HR Leads Business

Jan 4, 2021 | Katharine Claytor, SPHR, GPHR, VP and Head of HR at Delta Dental

HR’s Role in Business Continuity Planning

Human resources professionals have long played a valuable role in business continuity planning and execution through crisis and uncertainty, and this pandemic has been no different. We’re in a unique position to bring together people from throughout the organization under a common mission.

Here are a few of the lessons I learned while facilitating continuity at my organization during this crisis.

Embrace Agile Principles

When hit by the pandemic in early March, we mobilized to remote work in a matter of days while maintaining service to our customers. Business continuity planning and execution is a team effort, so we gathered a cross-functional task force of leaders and key contributors across the organization to share their ideas and perspectives and accomplish our goal.

Having these diverse voices gathered in one place and working toward the same goal strengthened our response.

From a leadership perspective, I was amazed by how quickly we got stuff done while keeping our customers and employees top of mind. Somewhat unintentionally, we found ourselves incorporating many of the Agile concepts for this business continuity challenge. Our team has broad skill sets, and short, frequent touchpoints allowed us to effectively self-manage as we worked toward our shared goals. Team members enthusiastically took on new roles, embracing the opportunities for building cross-learning and cross-collaboration capabilities. These kinds of experiences help develop leaders who take a broader view, which will have an enduring impact on future success. The resiliency we’ve developed means we’re prepared no matter what comes next.

Lean On Your Core Values

Believe, Learn, Solve, Respect and Grow are the five core values we live by. We reintroduced our core values about a year and a half ago, before the pandemic. Our shared value system was solidly in place, and it provided a strong foundation for business continuity during the crisis. 

Our strong values drove the real-world actions of our employees. For example, our “Solve” value encourages us to go beyond identifying problems to seek solutions and “Respect” encourages us to support each other and embrace teamwork. So, when it came to making decisions for the business, we used these shared values, allowing the workforce to adapt quickly. If your values aren’t driving your actions and decisions now, then it might be time to reassess them.

Share Your Perspective

HR professionals can play a vital role in meeting the needs of organizations during times of crisis. Don’t let organizational bureaucracy prevent you from sharing your ideas and expertise around risk management and crisis response. Your message is critically important, and you have a valuable perspective that many people at your organization simply don’t have. 

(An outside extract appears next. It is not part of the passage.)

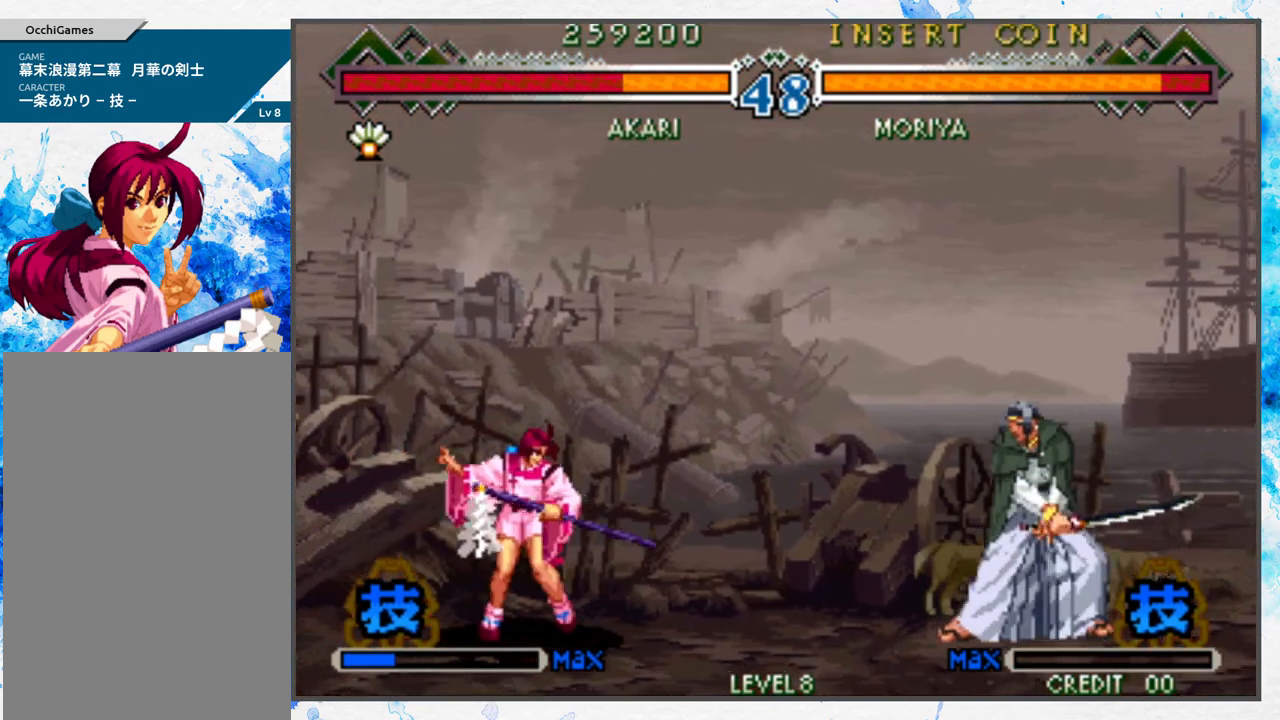
{"buttons": [], "left_stick": "left", "events": [[117, "left_stick", "left"], [167, "left_stick", "center"], [283, "left_stick", "left"], [400, "left_stick", "center"], [450, "left_stick", "left"]]}
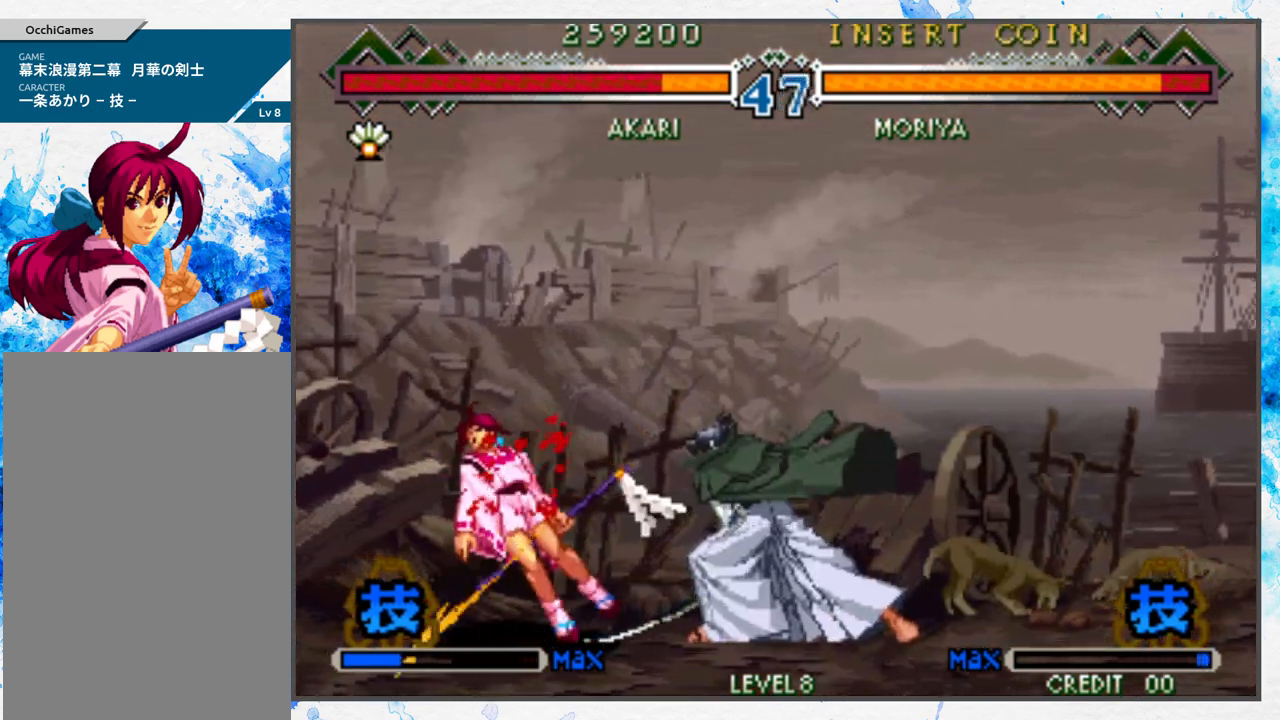
{"buttons": [], "left_stick": "center", "events": [[100, "left_stick", "center"]]}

Be confident in your ability to say what needs to be said to your organization’s leaders. Once you use your voice to prove your value, leaders will come to you for input on business continuity planning during future crises.

Speaking of adding value, we discovered that our cross-functional team was beneficial during times of social and political unrest, too, and we intend to continue leveraging their pooled expertise moving forward. Facilitating this team was one of HR’s most significant contributions to the business. I can see this task force’s future as cross-organizational, fast-moving thinking partners as we deal with whatever the next crisis is. We’re strong — and we’re ready.